Moore was solid in a spot start for Seattle earlier this week, which gives fantasy owners an opportunity to claim him in many leagues. He’s Seattle’s best upper minors pitching prospect, and the great control he showed in his debut isn’t a fluke. He has a 1.6 BB/9 for his career and 1.9 between Double- and Triple-A this season, resulting in a 2.72 ERA. Moore only averages 91 mph on his fastball but he’s shown an ability to mix his pitches well, and his extreme flyball rate shouldn’t hurt him too much at Safeco Field.

Helpful for: All AL-only leagues with benches

Worth Breaking the Bank? Moore was demoted to Triple-A after his debut, but he should be back soon for a rotation that has struggled to stay healthy. If you can afford to stash him for a short while, Moore is worth a healthy bid.



NL-only Players


Carlos Asuaje, 2B, Padres


San Diego’s infield has been a game of musical chairs this season due to injuries and ineffective play. Yangervis Solarte went on the DL earlier this week, giving Asuaje an opportunity. While overshadowed by fellow second base prospect Luis Urias, Asuaje has shown potential in the minors. He hit an impressive .321-9-69 with 10 steals at Triple-A El Paso last year, the second time he’s hit above .300 in his career. This season his bat has been quiet, only hitting .250, but Asuaje’s 40 walks have helped him produce a strong .369 on-base percentage.

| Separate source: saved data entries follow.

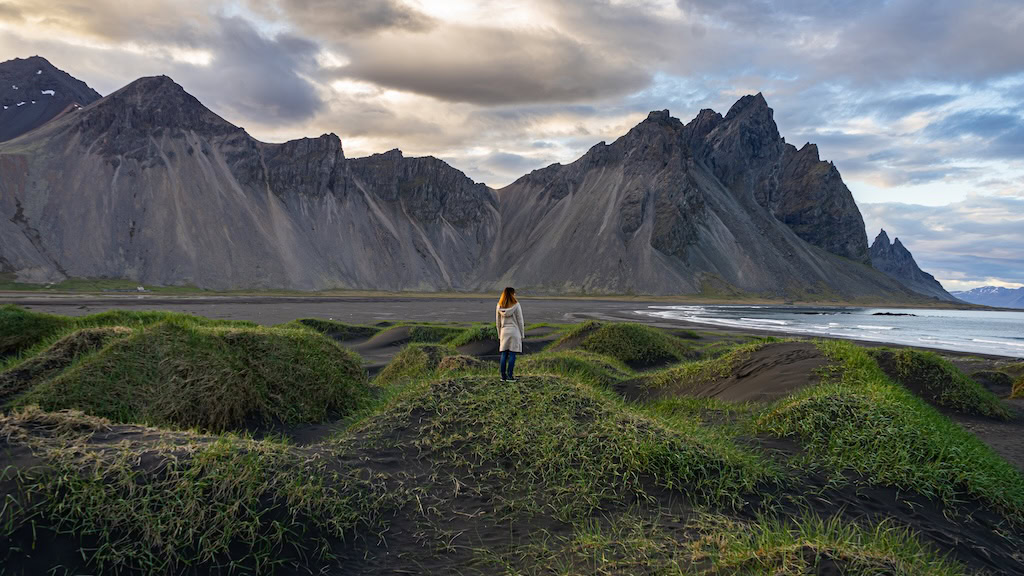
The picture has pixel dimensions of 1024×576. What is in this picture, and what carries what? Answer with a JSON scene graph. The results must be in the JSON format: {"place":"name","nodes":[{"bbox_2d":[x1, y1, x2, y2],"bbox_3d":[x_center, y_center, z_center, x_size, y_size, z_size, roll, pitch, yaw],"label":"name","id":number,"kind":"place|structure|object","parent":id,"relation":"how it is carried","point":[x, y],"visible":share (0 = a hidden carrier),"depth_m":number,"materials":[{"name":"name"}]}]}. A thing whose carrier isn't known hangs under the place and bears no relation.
{"place":"outdoors","nodes":[
{"label":"outdoors","id":0,"kind":"place"},
{"bbox_2d":[0,54,102,141],"label":"mountain","id":1,"kind":"structure","parent":0,"point":[74,79],"materials":[{"name":"stone"}]},
{"bbox_2d":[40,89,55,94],"label":"snow patch","id":2,"kind":"object","parent":1,"relation":"on","point":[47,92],"visible":0.47,"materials":[{"name":"white snow"}]},
{"bbox_2d":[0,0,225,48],"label":"cloud","id":3,"kind":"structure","parent":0,"point":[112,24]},
{"bbox_2d":[0,71,502,292],"label":"mountain","id":4,"kind":"structure","parent":0,"point":[102,114],"materials":[{"name":"stone"}]},
{"bbox_2d":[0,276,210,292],"label":"grass strip","id":5,"kind":"object","parent":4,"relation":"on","point":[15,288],"visible":0.5,"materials":[{"name":"green plant"}]},
{"bbox_2d":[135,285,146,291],"label":"building","id":6,"kind":"structure","parent":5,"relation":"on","point":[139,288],"materials":[{"name":"white"}]},
{"bbox_2d":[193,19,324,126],"label":"cloud","id":7,"kind":"structure","parent":0,"point":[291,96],"materials":[{"name":"grey"}]},
{"bbox_2d":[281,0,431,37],"label":"cloud","id":8,"kind":"structure","parent":0,"point":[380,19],"materials":[{"name":"grey"}]},
{"bbox_2d":[330,26,655,105],"label":"cloud","id":9,"kind":"structure","parent":0,"point":[408,83],"materials":[{"name":"grey"}]},
{"bbox_2d":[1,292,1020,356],"label":"sand beach","id":10,"kind":"structure","parent":0,"point":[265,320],"materials":[{"name":"grey sand"}]},
{"bbox_2d":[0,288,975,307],"label":"grass strip","id":11,"kind":"object","parent":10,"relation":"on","point":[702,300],"visible":0.63,"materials":[{"name":"green plant"}]},
{"bbox_2d":[0,0,1022,290],"label":"sky","id":12,"kind":"structure","parent":0,"point":[706,17],"materials":[{"name":"blue"}]},
{"bbox_2d":[0,310,1023,575],"label":"sand","id":13,"kind":"structure","parent":0,"point":[2,441],"materials":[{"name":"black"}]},
{"bbox_2d":[0,306,70,356],"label":"grass mound","id":14,"kind":"object","parent":13,"relation":"on","point":[19,319],"visible":0.73,"depth_m":14.42,"materials":[{"name":"green plant"}]},
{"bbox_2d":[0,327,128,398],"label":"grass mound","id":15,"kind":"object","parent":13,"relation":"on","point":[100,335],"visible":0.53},
{"bbox_2d":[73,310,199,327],"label":"grass mound","id":16,"kind":"object","parent":13,"relation":"on","point":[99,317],"visible":0.27,"depth_m":17.49,"materials":[{"name":"green plant"}]},
{"bbox_2d":[3,319,375,431],"bbox_3d":[-4.619,1.131,11.019,5.456,1.303,5.532,1,0,0],"label":"grass mound","id":17,"kind":"object","parent":13,"relation":"on","point":[139,355],"visible":0.84,"depth_m":9.52,"materials":[{"name":"green plant"}]},
{"bbox_2d":[0,409,379,575],"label":"grass mound","id":18,"kind":"object","parent":13,"relation":"on","point":[86,485],"visible":0.84,"depth_m":4.50,"materials":[{"name":"green plant"}]},
{"bbox_2d":[293,317,387,339],"bbox_3d":[-6.405,1.526,27.665,5.320,0.810,4.772,1,0,0],"label":"grass mound","id":19,"kind":"object","parent":13,"relation":"on","point":[315,322],"visible":0.46,"depth_m":26.71,"materials":[{"name":"green plant"}]},
{"bbox_2d":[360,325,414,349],"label":"sand mound","id":20,"kind":"object","parent":13,"relation":"on","point":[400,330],"visible":0.6,"depth_m":24.10,"materials":[{"name":"grey sand"}]},
{"bbox_2d":[375,344,481,383],"bbox_3d":[-1.406,1.470,13.993,2.632,0.769,2.689,1,0,0],"label":"grass mound","id":21,"kind":"object","parent":13,"relation":"on","point":[400,362],"visible":0.65,"depth_m":13.78,"materials":[{"name":"green plant"}]},
{"bbox_2d":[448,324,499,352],"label":"grass mound","id":22,"kind":"object","parent":13,"relation":"on","point":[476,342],"visible":0.48,"depth_m":20.86,"materials":[{"name":"green plant"}]},
{"bbox_2d":[336,367,781,520],"bbox_3d":[0.288,1.397,7.696,5.155,0.974,5.034,1,0,0],"label":"grass mound","id":23,"kind":"object","parent":13,"relation":"on","point":[573,394],"visible":0.76,"depth_m":6.58,"materials":[{"name":"green plant"}]},
{"bbox_2d":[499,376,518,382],"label":"shoes","id":24,"kind":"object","parent":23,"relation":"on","point":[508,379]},
{"bbox_2d":[495,287,523,380],"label":"woman","id":25,"kind":"object","parent":23,"relation":"on","point":[510,293],"visible":0.98,"depth_m":8.62},
{"bbox_2d":[517,351,634,383],"bbox_3d":[0.993,1.557,14.116,3.103,0.714,3.117,1,0,0],"label":"grass mound","id":26,"kind":"object","parent":13,"relation":"on","point":[550,359],"visible":0.5,"depth_m":13.89,"materials":[{"name":"green plant"}]},
{"bbox_2d":[552,321,693,365],"bbox_3d":[2.926,1.528,20.858,4.701,1.063,4.798,1,0,0],"label":"grass mound","id":27,"kind":"object","parent":13,"relation":"on","point":[624,335],"visible":0.78,"depth_m":19.77,"materials":[{"name":"green plant"}]},
{"bbox_2d":[646,341,837,405],"bbox_3d":[3.888,1.406,11.771,4.192,0.909,4.285,1,0,0],"label":"sand mound","id":28,"kind":"object","parent":13,"relation":"on","point":[723,394],"visible":0.59,"depth_m":11.43,"materials":[{"name":"brown sand"}]},
{"bbox_2d":[544,509,962,575],"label":"grass patch","id":29,"kind":"object","parent":13,"relation":"on","point":[826,540],"visible":0.96,"depth_m":4.16,"materials":[{"name":"green plant"}]},
{"bbox_2d":[746,341,1023,516],"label":"grass mound","id":30,"kind":"object","parent":13,"relation":"on","point":[897,406],"visible":0.73,"depth_m":7.29,"materials":[{"name":"green plant"}]},
{"bbox_2d":[870,348,1014,415],"bbox_3d":[6.882,1.541,12.776,2.917,0.972,3.042,1,0,0],"label":"grass mound","id":31,"kind":"object","parent":13,"relation":"on","point":[928,366],"visible":0.69,"depth_m":12.16,"materials":[{"name":"green plant"}]},
{"bbox_2d":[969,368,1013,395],"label":"grass mound","id":32,"kind":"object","parent":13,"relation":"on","point":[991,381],"visible":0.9,"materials":[{"name":"green plant"}]},
{"bbox_2d":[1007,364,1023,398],"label":"grass mound","id":33,"kind":"object","parent":13,"relation":"on","point":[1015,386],"visible":0.96,"depth_m":13.99,"materials":[{"name":"plant"}]},
{"bbox_2d":[488,91,939,301],"label":"mountain","id":34,"kind":"structure","parent":0,"point":[689,244],"materials":[{"name":"stone"}]},
{"bbox_2d":[639,305,1023,356],"label":"sea","id":35,"kind":"structure","parent":0,"point":[965,319],"materials":[{"name":"liquid"}]},
{"bbox_2d":[871,311,917,316],"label":"rock","id":36,"kind":"object","parent":35,"relation":"in","point":[887,313],"visible":0.89,"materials":[{"name":"stone"}]},
{"bbox_2d":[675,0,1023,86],"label":"cloud","id":37,"kind":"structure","parent":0,"point":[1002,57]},
{"bbox_2d":[867,229,961,302],"label":"mountain","id":38,"kind":"structure","parent":0,"point":[874,249],"materials":[{"name":"stone"}]},
{"bbox_2d":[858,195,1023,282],"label":"cloud","id":39,"kind":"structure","parent":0,"point":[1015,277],"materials":[{"name":"grey"}]},
{"bbox_2d":[952,285,1023,308],"label":"distant mountain","id":40,"kind":"structure","parent":0,"point":[978,289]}
]}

Helpful for: 12-team NL-only leagues

Worth Breaking the Bank? No. Asuaje showed very limited upside even before his struggles at the plate this season, but he should continue to play semi-regularly until Solarte returns from an oblique injury.



Luis Castillo, SP, Reds


Cincinnati’s young pitching is starting to arrive, with Castillo their first legitimate prospect promotion. He struggled with his control in his debut, but fared well enough to remain in the rotation for now. Castillo jumped from Double-A after posting a 2.58 ERA with a 1.5 BB/9 and more than one strikeout per inning in 80.1 innings. It’s the second straight year that Castillo has posted a sub-2.0 BB/9 in the minors, and shows his readiness to jump Triple-A. The control struggles in his first start are still a big concern, but Castillo has shown elite stuff with a fastball averaging 98 mph and strong changeup that should earn him consideration in deep leagues.

Helpful for: All NL-only leagues

Worth Breaking the Bank? Possibly. Castillo does have big upside, but he’s also a short-term risk after jumping Triple-A. The Reds are starting to get healthier in their rotation (Homer Bailey returned on Saturday and Brandon Finnegan returns this week), so he won’t have much margin for error.